In a community as ethnically diverse as Katy, residents don’t have to look much further than the house next door to find people outside of their tribe. Rush said the neighbors on his cul-du-sac hail from India, England, China, and Louisiana.

During the pandemic Rush and his neighbors would share outdoor meals in the cul-du-sac. As the meals became more regular, they also hosted an outdoor recital for the neighborhood children since formal recitals had to be canceled. The meals together have continued even as the world opened up again, and Rush said his neighbors are beginning to take ownership of the meetings. And just as he told his congregation, the meals are not always homemade. One set of neighbors offered to host the next gathering at a local restaurant.

While the meals are not overt moments of evangelism, Rush sees the bridges they are building toward his neighbors. “When they have a crisis, they will let us know,” he said.

Rush saw the power of food to break down cultural and religious barriers again in 2023 when he traveled to Somaliland, a tiny country that broke off from Somalia in the 1990s but has yet to receive formal international recognition. In September of that year, Rush visited to help dedicate a new school. Though the country is entirely Muslim, the visitors were open about their Christian faith. But the cultural and religious differences were noticeable when the community leaders met with Rush and his group to share a meal in the middle of the town.

“The sharing of food brought out stories around the table of family, upbringing, hopes, and dreams,” he said. “Before we got up from the meal, something had changed: We had a mutual appreciation for one another, they seemed to have an interest in rather than aversion to our Christian beliefs, and we had an agreement for the next project for which we would partner. The table changed everything.”

When asked about specific people who were changed by the table, Rush shares about his friend Gil Harris. Gil’s addiction had been a battle all of his adult life, even as he tried to follow Jesus faithfully. It was the face-to-face conversations around the table, Rush told Common Good, that helped Harris see what he was about to lose because he was trying to manage his addiction on his own instead of leaning on his community for help.

“His story became one of grace because he didn’t have to do this alone,” he said.

Gil’s story is one of many that Rush reported hearing from his congregation. “Our people reported news that seemed almost too good to be true,” he writes in Restore the Table. “Marriages were strengthened, moms and dads were less stressed, siblings were calmer and got along better, people who had been fighting addictions for years began to face those challenges head-on, and in more than a few cases, students’ academic grades improved.”

And for families in the throes of shuttling busy teens to activities, there is grace. Rush emphasizes that meals together don’t always have to be dinners. And they don’t have to be at the home dining room table. Sunday morning breakfast or a picnic in the back of the car before soccer practice can be opportunities for connection, too.
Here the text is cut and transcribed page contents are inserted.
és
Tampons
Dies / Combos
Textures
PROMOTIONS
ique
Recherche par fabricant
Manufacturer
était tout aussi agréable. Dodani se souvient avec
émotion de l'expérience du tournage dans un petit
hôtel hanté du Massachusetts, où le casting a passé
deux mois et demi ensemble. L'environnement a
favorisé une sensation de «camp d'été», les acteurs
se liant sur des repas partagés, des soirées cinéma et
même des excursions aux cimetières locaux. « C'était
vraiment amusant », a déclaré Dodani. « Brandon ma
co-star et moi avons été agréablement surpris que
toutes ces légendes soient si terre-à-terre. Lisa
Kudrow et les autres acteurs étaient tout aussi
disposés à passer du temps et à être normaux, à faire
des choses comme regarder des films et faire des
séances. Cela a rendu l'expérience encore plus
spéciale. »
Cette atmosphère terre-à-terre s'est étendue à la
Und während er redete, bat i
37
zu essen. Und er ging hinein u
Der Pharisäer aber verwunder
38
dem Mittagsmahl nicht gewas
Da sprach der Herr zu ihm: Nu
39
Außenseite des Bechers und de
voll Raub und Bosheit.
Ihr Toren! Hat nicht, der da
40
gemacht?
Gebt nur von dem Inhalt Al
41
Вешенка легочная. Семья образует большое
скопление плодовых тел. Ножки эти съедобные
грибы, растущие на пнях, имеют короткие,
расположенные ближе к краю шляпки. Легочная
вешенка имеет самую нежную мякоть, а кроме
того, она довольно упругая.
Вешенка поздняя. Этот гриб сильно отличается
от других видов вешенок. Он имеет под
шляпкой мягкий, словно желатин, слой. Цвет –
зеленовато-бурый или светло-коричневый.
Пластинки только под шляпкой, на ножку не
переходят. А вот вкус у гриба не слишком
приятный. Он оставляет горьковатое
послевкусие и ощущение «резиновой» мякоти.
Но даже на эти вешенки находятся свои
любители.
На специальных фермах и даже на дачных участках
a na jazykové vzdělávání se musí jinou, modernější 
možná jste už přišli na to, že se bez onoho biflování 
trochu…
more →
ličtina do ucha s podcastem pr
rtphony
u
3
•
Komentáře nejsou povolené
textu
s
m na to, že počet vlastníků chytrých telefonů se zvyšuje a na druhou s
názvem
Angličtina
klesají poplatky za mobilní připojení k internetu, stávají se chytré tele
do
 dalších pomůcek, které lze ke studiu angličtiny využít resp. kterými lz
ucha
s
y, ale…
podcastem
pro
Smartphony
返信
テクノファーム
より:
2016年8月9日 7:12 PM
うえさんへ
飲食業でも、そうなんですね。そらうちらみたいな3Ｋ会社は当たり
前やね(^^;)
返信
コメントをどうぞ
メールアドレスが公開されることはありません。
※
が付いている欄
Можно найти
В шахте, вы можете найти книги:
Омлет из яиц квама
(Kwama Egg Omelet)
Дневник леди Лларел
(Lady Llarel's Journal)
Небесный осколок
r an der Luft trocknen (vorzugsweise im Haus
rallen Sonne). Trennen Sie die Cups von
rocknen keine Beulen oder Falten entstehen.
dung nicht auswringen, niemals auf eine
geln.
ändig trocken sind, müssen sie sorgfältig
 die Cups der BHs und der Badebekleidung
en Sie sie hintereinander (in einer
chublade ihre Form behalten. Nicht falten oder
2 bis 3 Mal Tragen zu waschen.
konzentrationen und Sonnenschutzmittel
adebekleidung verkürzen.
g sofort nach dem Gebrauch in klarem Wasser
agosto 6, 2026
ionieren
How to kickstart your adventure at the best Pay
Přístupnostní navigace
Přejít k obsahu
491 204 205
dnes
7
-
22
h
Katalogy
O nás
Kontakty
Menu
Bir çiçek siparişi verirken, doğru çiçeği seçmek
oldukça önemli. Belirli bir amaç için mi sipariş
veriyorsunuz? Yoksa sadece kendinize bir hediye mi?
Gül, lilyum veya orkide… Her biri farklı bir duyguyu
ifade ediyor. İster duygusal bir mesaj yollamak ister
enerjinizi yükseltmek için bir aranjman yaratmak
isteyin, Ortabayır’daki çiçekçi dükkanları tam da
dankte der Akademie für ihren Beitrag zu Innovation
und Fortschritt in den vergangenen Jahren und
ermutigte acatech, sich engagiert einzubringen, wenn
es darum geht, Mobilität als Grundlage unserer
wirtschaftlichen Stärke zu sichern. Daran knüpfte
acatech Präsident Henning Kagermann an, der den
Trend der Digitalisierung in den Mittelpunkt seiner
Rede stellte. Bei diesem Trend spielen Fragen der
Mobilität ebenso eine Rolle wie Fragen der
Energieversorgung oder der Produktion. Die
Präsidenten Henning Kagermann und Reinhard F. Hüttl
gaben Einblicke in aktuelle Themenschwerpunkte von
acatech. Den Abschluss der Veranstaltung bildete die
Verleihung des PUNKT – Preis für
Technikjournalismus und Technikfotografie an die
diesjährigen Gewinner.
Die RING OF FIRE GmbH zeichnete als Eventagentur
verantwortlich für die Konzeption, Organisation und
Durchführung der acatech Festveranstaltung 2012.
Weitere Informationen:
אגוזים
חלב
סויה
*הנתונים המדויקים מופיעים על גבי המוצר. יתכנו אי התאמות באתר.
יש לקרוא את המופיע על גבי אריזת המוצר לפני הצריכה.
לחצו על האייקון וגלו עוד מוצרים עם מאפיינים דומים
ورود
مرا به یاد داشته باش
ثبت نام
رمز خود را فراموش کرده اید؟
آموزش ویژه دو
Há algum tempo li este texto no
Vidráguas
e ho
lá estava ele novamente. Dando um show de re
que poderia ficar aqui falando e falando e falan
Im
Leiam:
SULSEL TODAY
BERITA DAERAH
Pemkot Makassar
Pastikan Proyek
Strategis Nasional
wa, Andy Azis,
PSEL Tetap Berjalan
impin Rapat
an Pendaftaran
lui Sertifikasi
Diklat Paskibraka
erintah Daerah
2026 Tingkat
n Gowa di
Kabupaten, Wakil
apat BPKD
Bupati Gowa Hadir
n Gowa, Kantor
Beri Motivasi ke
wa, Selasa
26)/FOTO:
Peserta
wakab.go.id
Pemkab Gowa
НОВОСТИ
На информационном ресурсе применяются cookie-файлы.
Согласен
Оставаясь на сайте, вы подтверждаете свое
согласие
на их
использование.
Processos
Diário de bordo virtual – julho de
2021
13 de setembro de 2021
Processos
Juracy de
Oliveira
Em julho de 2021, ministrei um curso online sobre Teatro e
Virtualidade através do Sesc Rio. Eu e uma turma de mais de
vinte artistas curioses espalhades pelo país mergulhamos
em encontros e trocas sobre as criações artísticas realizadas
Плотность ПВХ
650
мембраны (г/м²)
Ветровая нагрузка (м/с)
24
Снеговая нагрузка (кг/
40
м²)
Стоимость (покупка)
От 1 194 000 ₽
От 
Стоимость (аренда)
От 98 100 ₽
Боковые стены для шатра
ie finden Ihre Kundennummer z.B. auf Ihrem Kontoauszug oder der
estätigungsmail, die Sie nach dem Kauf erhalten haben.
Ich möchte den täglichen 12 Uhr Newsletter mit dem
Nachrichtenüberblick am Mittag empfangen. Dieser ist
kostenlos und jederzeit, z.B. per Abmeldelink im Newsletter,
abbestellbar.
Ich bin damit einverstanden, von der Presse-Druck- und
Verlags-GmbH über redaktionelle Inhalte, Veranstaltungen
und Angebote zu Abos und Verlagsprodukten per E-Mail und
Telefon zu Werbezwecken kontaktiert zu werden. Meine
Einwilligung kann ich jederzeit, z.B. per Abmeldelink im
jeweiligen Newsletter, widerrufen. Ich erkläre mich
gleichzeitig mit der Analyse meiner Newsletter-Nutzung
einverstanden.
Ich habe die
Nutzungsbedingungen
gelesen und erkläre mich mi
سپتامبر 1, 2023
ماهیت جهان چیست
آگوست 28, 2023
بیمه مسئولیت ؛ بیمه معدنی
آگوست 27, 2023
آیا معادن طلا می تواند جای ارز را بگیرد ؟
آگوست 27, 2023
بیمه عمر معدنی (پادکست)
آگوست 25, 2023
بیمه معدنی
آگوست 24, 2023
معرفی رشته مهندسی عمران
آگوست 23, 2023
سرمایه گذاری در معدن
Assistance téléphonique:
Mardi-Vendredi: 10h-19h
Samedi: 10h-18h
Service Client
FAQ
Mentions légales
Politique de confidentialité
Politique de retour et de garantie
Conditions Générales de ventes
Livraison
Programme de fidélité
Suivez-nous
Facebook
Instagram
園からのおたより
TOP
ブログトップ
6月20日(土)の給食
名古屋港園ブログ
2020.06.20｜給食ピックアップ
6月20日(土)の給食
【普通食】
For his doctoral dissertation, Rush studied the relationship between leadership and what happens at home. His research reinforced to him that the home is the training ground for the next generation of leaders. Our hopes, dreams, and goals for our children are baked into meaningful time together over a meal.

“All the different elements we want our families to do could be summed up or springboarded through the table,” Rush said.

It turns out that our activities around the table -— the breaking of bread, sharing our homes and our hearts, opening our mouths and our lives — has the power not only to nourish our bodies, but to heal our communities. Pass the rolls.